* **Exercise**:
Starting at the line with "focal_mm: 24", return every line through the final one of the data, word for word. Pictures stay out.

(Beginning of Information supplied)

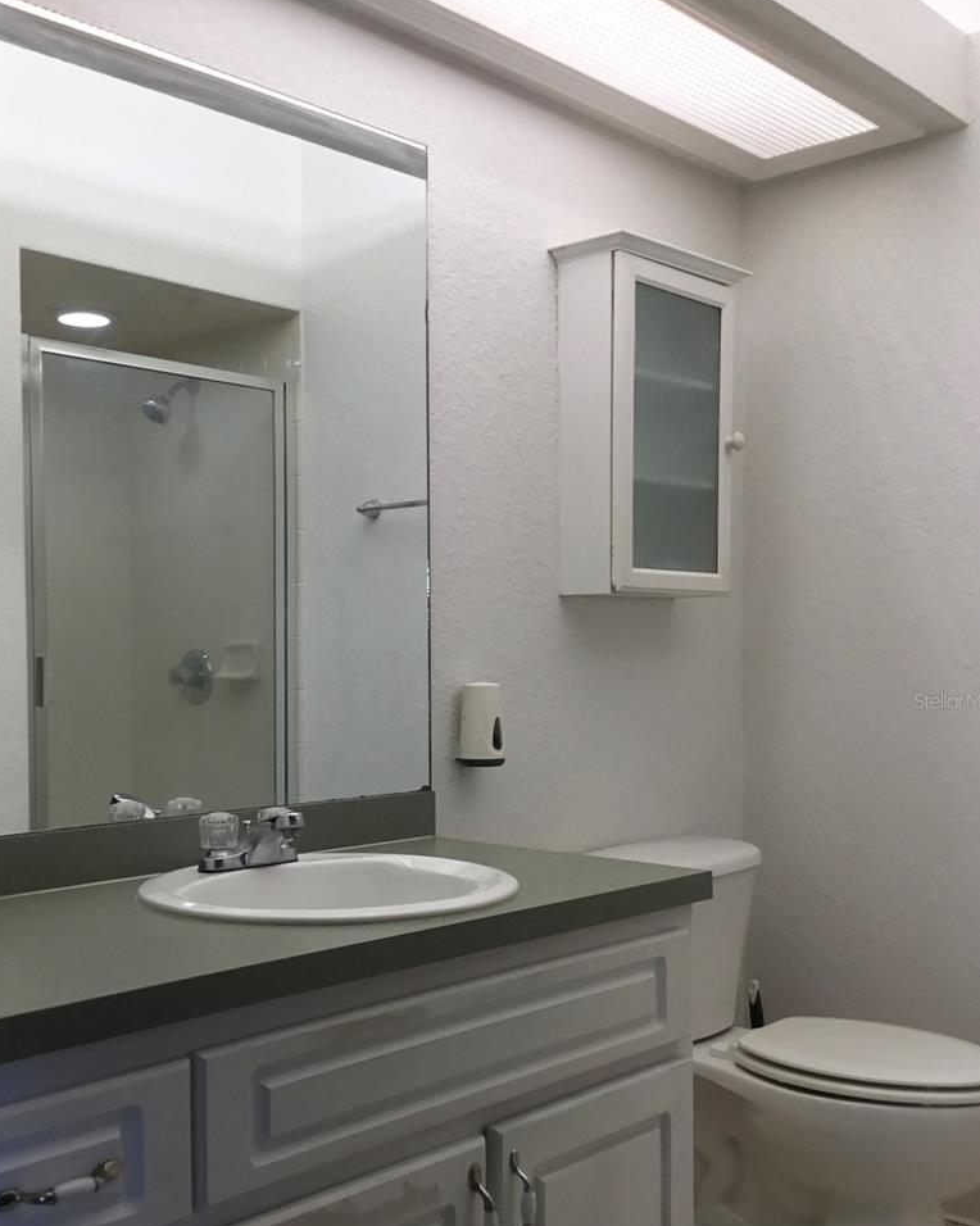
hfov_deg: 39.1
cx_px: 427
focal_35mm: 38
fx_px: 1379
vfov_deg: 47.8
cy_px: 700
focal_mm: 3.3
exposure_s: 1/30
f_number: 2.4
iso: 40
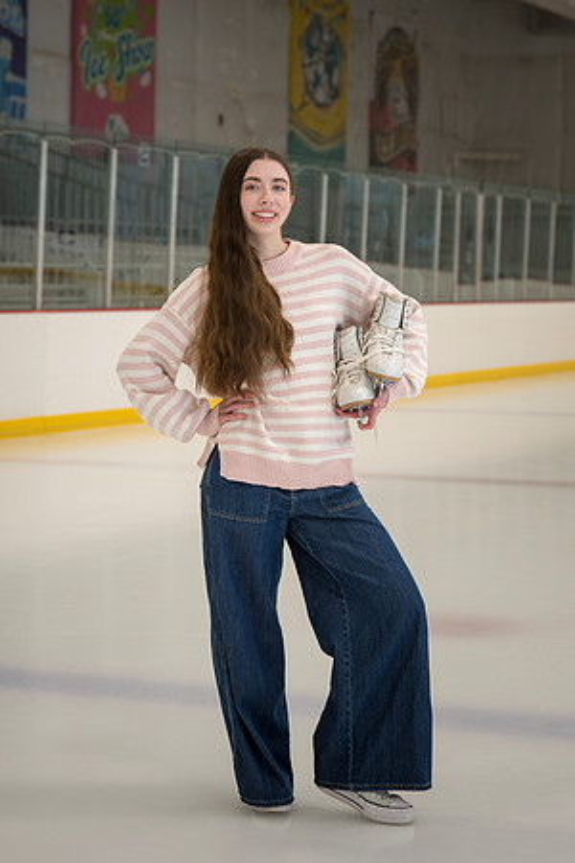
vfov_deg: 23.9
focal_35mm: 85
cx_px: 288
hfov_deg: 16.1
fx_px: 2036
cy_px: 432
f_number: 5
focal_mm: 85
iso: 1000
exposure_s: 1/250
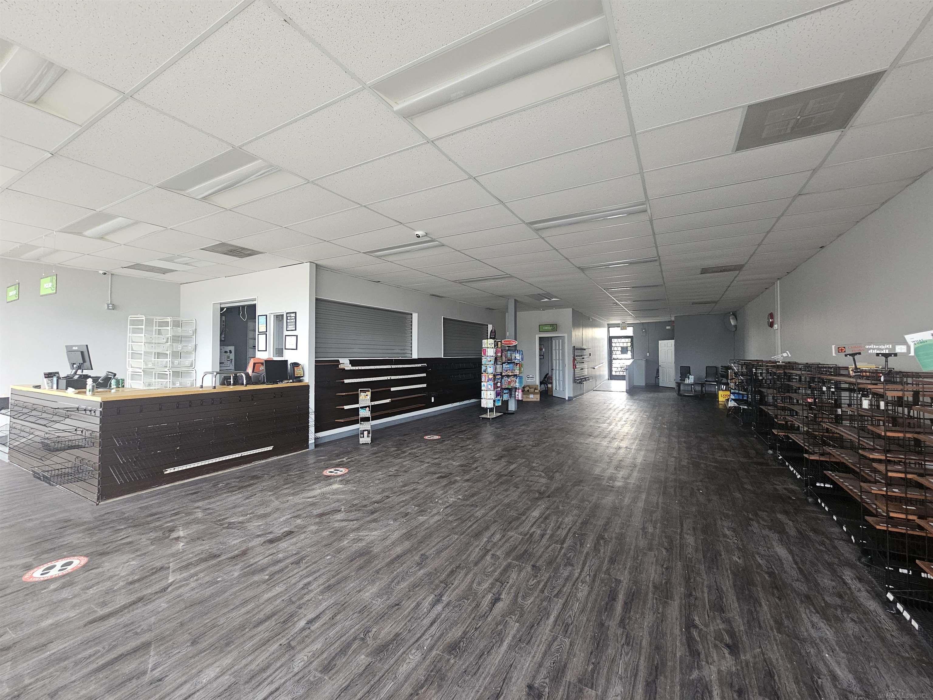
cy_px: 350
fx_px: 350
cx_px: 466
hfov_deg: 106.2
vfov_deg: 89.9
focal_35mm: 13
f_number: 2.2
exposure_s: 1/60
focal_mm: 2.2
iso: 250
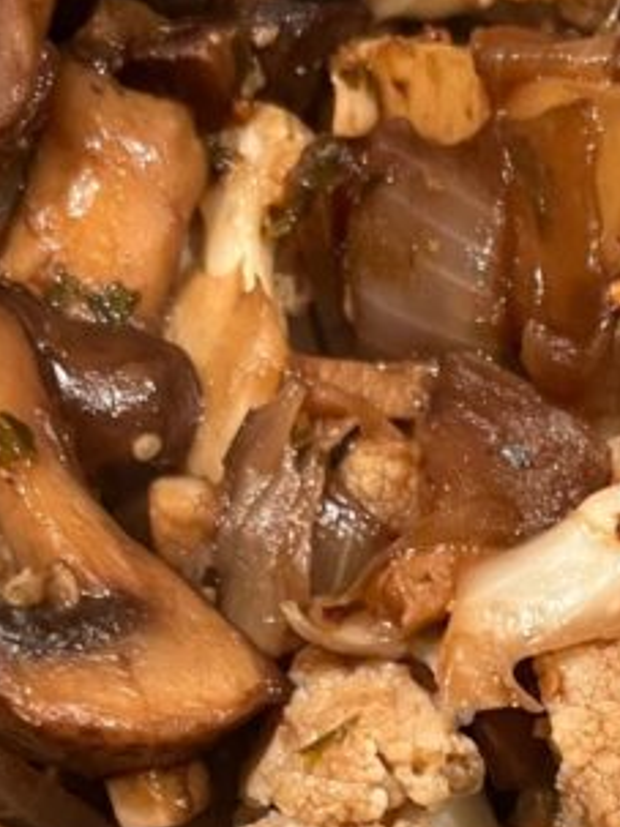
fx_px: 2103
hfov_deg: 16.6
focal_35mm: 88
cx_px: 497
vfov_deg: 20.3
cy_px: 1081
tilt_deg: -84.2
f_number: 1.5
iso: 500
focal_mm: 5.7
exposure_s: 1/60
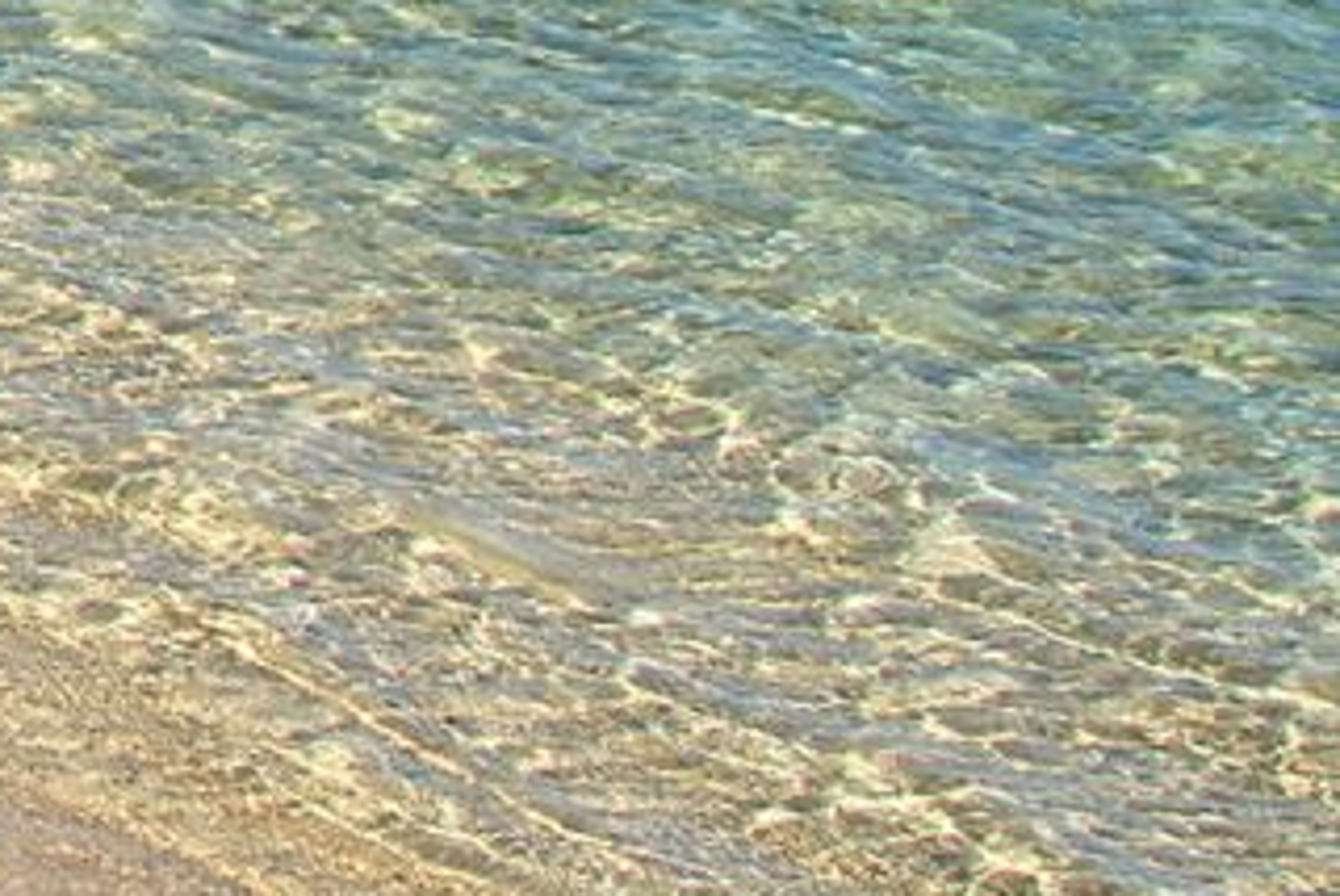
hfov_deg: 10.8
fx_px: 5588
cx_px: -2236
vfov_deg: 8.4
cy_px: -1229
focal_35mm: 150
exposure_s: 1/200
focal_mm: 24
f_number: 7.1
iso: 100
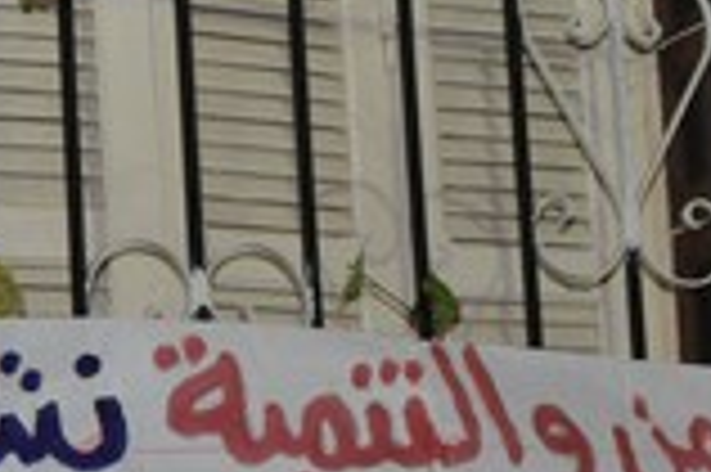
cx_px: 580
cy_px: 465
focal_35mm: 207
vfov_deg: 6.6
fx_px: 4084
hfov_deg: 9.9
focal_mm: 34
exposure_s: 1/60
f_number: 4.5
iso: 800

(End of Information supplied)

* **Exercise answer**:
focal_mm: 24
f_number: 7.1
iso: 100
cx_px: 580
cy_px: 465
focal_35mm: 207
vfov_deg: 6.6
fx_px: 4084
hfov_deg: 9.9
focal_mm: 34
exposure_s: 1/60
f_number: 4.5
iso: 800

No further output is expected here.